REQUIRED ACTION: Quote the entries below from the line with "ring tip: (215, 338)" through the line with "ring tip: (14, 108)", both ends included, and only those lines.

── EXTRACTED DATA ──

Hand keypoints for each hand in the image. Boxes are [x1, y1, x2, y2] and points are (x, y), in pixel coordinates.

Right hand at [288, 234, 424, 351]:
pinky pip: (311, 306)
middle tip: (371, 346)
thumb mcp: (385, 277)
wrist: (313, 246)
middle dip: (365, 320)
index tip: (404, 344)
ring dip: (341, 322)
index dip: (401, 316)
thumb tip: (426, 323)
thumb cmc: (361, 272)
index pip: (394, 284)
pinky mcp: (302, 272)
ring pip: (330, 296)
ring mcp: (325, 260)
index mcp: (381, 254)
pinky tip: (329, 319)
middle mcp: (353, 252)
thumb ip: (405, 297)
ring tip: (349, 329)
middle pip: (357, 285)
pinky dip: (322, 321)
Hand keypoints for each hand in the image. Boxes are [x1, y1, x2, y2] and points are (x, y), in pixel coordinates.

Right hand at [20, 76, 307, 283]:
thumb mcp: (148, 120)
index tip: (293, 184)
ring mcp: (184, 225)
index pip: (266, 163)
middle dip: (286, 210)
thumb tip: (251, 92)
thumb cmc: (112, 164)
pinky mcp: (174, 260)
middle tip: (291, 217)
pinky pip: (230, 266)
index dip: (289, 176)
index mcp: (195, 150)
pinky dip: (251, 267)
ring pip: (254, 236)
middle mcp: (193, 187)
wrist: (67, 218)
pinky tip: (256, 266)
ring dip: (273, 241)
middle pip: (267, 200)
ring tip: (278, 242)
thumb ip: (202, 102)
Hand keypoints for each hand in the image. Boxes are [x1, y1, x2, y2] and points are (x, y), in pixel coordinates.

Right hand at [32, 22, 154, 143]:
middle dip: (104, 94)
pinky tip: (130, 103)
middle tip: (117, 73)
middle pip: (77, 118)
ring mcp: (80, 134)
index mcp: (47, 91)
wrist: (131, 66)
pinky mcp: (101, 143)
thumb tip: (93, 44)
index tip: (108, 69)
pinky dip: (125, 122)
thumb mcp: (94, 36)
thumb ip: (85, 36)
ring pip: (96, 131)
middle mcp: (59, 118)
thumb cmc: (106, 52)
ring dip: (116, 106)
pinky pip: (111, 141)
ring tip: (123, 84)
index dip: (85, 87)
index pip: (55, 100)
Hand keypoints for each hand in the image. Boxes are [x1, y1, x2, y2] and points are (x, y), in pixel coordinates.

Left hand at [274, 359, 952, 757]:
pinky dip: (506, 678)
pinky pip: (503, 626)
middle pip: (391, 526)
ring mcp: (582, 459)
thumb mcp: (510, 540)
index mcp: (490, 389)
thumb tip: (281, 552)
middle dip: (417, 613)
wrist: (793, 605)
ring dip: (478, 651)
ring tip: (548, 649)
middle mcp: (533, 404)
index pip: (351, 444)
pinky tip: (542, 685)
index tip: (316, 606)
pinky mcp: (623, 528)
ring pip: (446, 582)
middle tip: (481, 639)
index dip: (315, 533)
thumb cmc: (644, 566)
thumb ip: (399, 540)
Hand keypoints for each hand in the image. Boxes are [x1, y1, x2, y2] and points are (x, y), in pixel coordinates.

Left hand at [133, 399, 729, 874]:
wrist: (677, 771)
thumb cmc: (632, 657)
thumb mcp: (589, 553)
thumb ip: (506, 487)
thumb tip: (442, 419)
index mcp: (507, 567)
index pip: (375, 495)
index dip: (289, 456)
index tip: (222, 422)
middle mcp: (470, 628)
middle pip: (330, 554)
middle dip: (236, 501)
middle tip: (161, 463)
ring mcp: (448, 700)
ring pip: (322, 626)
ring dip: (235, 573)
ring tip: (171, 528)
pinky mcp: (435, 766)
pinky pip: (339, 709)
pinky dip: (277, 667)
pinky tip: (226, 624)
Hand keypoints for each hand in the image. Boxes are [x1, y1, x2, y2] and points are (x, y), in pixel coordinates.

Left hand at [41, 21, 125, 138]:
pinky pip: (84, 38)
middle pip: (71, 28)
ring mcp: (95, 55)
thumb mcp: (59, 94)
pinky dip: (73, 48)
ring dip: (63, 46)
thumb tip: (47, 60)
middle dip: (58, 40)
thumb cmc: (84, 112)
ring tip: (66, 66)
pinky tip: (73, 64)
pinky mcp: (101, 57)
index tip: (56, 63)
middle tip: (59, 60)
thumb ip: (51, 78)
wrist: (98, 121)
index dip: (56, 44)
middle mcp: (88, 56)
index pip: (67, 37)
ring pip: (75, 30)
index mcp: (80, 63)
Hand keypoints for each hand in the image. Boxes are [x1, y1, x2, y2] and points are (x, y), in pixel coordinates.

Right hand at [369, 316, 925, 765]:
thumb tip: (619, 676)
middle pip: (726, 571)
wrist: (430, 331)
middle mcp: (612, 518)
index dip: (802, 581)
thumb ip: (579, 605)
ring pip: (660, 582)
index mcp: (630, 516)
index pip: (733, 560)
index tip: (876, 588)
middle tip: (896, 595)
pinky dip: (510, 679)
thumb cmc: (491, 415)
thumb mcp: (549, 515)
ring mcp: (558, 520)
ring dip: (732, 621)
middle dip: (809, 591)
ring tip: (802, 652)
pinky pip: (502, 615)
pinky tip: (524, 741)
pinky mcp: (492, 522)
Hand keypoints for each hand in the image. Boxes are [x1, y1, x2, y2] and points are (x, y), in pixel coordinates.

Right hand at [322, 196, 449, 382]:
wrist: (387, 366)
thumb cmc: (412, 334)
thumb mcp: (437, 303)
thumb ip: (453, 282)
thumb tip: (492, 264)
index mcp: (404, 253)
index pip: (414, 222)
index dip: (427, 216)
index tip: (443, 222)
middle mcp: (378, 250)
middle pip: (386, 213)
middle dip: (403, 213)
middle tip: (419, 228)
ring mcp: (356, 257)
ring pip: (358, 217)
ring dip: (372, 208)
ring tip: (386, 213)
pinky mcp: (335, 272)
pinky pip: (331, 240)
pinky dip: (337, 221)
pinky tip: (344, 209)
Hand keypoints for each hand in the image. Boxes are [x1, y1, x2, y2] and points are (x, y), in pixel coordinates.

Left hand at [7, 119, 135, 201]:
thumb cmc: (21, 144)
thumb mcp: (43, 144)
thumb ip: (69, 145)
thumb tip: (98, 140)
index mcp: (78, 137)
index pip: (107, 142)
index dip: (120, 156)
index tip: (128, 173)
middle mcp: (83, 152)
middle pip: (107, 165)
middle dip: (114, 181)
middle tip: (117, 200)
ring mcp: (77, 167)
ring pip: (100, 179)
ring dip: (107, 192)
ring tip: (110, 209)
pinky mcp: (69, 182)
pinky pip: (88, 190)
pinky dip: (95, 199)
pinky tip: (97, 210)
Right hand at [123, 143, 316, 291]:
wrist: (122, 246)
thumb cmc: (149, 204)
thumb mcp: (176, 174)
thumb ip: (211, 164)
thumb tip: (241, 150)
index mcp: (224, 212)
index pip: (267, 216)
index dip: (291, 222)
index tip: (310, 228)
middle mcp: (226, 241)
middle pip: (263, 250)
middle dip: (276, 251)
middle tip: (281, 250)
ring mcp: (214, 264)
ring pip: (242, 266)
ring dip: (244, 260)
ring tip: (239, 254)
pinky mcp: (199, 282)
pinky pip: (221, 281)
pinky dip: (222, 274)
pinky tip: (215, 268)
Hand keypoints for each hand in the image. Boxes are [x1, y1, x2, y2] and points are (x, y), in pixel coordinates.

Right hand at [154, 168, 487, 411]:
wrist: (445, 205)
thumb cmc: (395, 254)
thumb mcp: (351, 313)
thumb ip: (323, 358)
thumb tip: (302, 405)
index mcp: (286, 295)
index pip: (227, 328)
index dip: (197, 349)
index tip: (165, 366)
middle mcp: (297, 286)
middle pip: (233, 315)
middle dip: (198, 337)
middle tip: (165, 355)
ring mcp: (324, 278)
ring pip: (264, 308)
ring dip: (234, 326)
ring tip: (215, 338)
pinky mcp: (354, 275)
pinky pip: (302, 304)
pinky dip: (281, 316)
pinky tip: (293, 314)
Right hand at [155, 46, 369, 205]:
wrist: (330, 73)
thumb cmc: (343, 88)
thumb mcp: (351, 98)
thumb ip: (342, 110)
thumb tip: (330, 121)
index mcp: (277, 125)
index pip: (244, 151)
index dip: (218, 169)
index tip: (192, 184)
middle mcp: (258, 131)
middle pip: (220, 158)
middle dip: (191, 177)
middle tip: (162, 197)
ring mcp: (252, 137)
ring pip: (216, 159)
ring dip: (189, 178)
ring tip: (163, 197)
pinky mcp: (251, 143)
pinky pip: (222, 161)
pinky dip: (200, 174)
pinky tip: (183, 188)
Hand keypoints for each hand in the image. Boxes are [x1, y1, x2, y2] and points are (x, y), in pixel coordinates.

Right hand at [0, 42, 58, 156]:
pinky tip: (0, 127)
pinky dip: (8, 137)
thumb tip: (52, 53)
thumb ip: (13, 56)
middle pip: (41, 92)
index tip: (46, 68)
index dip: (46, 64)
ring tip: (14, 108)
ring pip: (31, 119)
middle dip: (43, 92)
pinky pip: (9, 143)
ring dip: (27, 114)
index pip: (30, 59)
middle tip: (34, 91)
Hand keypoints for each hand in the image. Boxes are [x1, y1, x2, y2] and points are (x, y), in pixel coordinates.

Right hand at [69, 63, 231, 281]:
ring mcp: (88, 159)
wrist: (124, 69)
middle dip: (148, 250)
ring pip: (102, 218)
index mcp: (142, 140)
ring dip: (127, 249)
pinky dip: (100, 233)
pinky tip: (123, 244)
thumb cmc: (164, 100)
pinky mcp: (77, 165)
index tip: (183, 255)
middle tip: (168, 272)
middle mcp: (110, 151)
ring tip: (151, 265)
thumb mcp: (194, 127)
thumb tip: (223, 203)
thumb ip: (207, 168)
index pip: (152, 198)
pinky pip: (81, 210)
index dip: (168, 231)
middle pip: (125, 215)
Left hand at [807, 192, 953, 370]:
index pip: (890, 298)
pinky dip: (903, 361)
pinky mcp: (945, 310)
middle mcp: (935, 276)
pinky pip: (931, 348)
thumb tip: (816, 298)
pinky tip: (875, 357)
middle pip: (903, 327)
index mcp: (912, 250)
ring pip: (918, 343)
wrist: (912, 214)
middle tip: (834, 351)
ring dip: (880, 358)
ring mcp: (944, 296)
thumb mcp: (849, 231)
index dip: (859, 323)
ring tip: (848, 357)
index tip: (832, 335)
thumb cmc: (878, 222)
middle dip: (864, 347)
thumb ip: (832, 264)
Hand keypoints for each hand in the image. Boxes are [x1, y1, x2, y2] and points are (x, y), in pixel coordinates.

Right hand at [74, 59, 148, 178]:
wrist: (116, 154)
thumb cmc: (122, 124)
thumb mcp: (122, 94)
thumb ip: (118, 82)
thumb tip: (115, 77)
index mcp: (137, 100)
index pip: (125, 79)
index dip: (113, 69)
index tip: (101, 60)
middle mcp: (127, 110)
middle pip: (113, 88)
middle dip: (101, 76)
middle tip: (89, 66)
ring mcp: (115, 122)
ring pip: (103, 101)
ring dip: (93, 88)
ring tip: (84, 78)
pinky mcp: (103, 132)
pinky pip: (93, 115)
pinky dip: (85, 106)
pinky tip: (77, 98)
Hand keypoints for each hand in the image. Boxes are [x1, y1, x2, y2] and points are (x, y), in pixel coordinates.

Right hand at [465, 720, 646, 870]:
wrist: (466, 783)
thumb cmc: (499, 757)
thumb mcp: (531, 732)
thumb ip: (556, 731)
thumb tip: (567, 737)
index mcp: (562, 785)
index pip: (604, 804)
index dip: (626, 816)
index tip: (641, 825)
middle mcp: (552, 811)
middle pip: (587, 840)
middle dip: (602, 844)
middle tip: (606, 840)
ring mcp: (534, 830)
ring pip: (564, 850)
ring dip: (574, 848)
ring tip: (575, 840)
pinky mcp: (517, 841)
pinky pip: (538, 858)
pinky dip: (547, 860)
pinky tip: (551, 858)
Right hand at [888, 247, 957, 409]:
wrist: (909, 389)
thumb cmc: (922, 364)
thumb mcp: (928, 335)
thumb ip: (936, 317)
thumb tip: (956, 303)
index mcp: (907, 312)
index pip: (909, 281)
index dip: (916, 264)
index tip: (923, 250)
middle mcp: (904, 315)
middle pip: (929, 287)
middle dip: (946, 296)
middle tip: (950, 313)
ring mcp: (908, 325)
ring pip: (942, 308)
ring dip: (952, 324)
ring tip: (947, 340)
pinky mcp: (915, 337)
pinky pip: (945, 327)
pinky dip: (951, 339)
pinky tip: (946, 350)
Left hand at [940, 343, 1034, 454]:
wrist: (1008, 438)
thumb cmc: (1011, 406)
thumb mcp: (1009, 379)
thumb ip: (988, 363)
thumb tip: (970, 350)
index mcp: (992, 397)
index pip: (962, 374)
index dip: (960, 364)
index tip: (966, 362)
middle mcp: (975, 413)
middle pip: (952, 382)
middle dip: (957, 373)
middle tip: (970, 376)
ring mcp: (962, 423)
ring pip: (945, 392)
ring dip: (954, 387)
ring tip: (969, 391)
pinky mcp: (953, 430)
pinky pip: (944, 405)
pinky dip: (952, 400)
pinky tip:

───

ANSWER SPACE:
ring tip: (215, 338)
pinky mcp: (354, 275)
pinky pip: (302, 304)
pinky dip: (281, 316)
pinky tip: (293, 314)
Right hand at [155, 46, 369, 205]:
wrist: (330, 73)
thumb cmc: (343, 88)
thumb mcp: (351, 98)
thumb ip: (342, 110)
thumb tip: (330, 121)
index mcp: (277, 125)
index pip: (244, 151)
index dip: (218, 169)
index tip: (192, 184)
middle mcp: (258, 131)
middle pip: (220, 158)
middle dip: (191, 177)
middle tip: (162, 197)
ring mcp: (252, 137)
ring pip: (216, 159)
ring dip: (189, 178)
ring tip: (163, 197)
pinky mcp: (251, 143)
pinky pip: (222, 161)
pinky dip: (200, 174)
pinky tip: (183, 188)
Hand keypoints for each hand in the image. Boxes are [x1, y1, x2, y2] and points are (x, y), in pixel coordinates.

Right hand at [0, 42, 58, 156]:
pinky tip: (0, 127)
pinky dip: (8, 137)
thumb tip: (52, 53)
thumb ip: (13, 56)
middle pip: (41, 92)
index tip: (46, 68)
index dip: (46, 64)
ring tip: (14, 108)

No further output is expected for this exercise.